1. \( \left\{\begin{array}{l}2 x+3 y=20\} \\ x-2 y-3\end{array}\right\} \)

To solve the system of equations, let's first rewrite the second part clearly. It seems like \( x - 2y = 3 \) is the second equation. Now we have: 1. \( 2x + 3y = 20 \) 2. \( x - 2y = 3 \) To solve these, we can use substitution or elimination.

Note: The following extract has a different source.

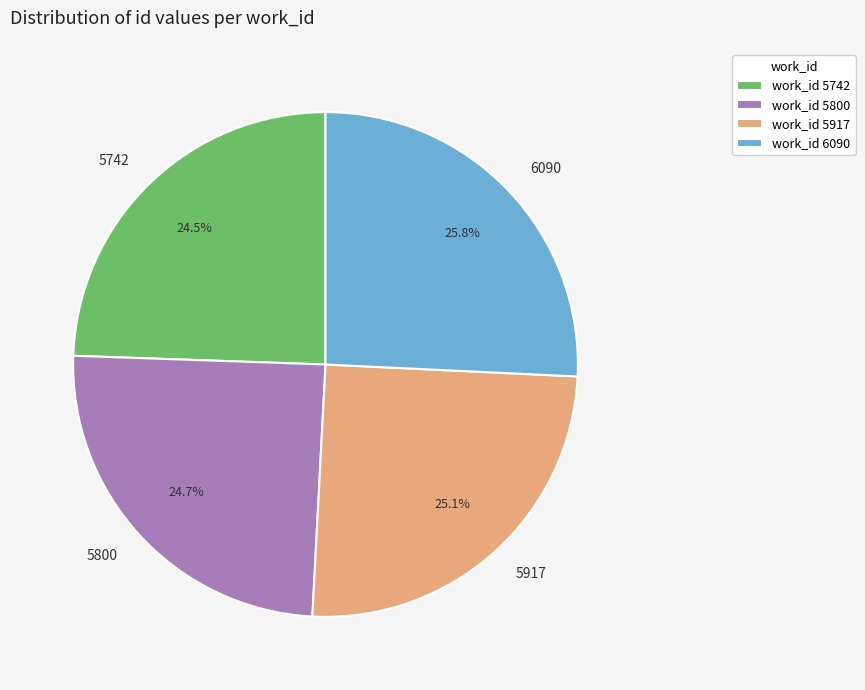

What portion of the pie excludes 5917?

74.9%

Let's isolate \( x \) from the second equation: \( x = 2y + 3 \). Now substitute \( x \) into the first equation: \( 2(2y + 3) + 3y = 20 \) Simplifying gives: \( 4y + 6 + 3y = 20 \) Combine like terms: \( 7y + 6 = 20 \) Subtracting 6 from both sides: \( 7y = 14 \) \( y = 2 \) Now substitute \( y = 2 \) back into \( x = 2y + 3 \): \( x = 2(2) + 3 = 4 + 3 = 7 \) So the solution is \( x = 7 \) and \( y = 2 \). Fun fact: Systems of equations have been around since ancient Babylonian times! Mathematicians used them for practical things like calculating areas or trade. Fast forward, and now you’re utilizing these concepts in algebra to tackle real-world challenges, like optimizing resources or planning schedules! To effectively solve these kinds of systems, remember to double-check your calculations and ensure you clearly define each variable. A common mistake is misaligning terms or making arithmetic errors. Writing each step down systematically can help you catch potential errors before they become a problem.